What to Expect From Prenatal Pilates Classes
So what does a typical pregnancy-focused Pilates class involve? Here’s a sneak peek:
- A variety of low impact mat exercises to build core strength, leg strength, balance, flexibility and endurance
- Targeted pelvic floor and deep abdominal exercises to support growing baby
- Gentle standing sequences to improve posture and relieve back strain
- Breathing exercises to oxygenate blood and relax mind
- Use of support props like cushions, straps, and balls to achieve perfect alignment in movements
- Soothing background music to set the mood
- A trained instructor well-versed in adapting traditional Pilates for pregnancy and postpartum bodies
The pace is slower than a regular Pilates class to accommodate changing energy levels and bigger bellies. The focus is on building up the strength and stamina needed for labor and delivery rather than burning calories. Pay attention to your body’s signals and adjust movements to your comfort level.

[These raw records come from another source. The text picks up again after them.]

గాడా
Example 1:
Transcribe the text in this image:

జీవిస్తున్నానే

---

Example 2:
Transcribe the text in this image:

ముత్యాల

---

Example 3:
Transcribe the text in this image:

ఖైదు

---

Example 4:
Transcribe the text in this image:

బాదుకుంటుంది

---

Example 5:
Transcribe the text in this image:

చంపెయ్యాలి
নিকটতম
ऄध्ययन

Where to Find Prenatal Pilates Classes
If you are eager to start Pilates while pregnant, begin by speaking with your doctor or midwife. Get their go-ahead, especially if you have pregnancy complications or physical limitations. Ask them to recommend prenatal Pilates classes in your area.

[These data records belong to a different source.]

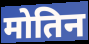
मोतिन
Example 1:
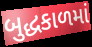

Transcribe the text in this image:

બુદ્ધકાળમાં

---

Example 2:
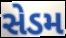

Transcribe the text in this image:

સેડમ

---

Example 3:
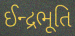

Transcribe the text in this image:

ઈન્દ્રભૂતિ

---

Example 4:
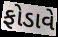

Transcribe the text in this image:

ફોડાવે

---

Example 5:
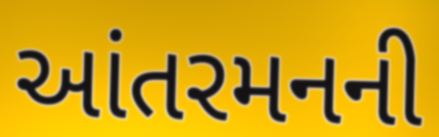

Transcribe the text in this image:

આંતરમનની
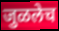
जुळलेच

You can also search online directories and community center brochures for pregnancy Pilates offerings. Look for instructors specially trained in prenatal fitness with certifications like the following:
- Prenatal and Postnatal Exercise Specialist (PNES)
- Pilates Method Alliance (PMA) certified
- Postpartum Corrective Exercise Specialist (PPCES)
- Specialty certifications from STOTT Pilates, Balanced Body, or Polestar Pilates
Reputable programs through hospitals, birthing centers, and health associations likely have qualified prenatal Pilates teachers. Some yoga studios and regular Pilates studios offer pregnancy-adapted classes too. Read instructor bios to confirm their experience with pregnant students.
Investing in professional prenatal Pilates instruction is the safest way for pregnant women to gain strength, flexibility and endurance during pregnancy. The benefits definitely outweigh the cost when it comes to avoiding pain, bounding back after delivery, and making labor less difficult.
Pilates is absolutely something you can and should do during pregnancy as long as some safety precautions are followed. Along with other low impact exercises prenatal Pilates offers many proven physical and mental benefits. It is well worth searching out proper instruction to enjoy Pilates safely throughout pregnancy and ease the transition into postpartum recovery.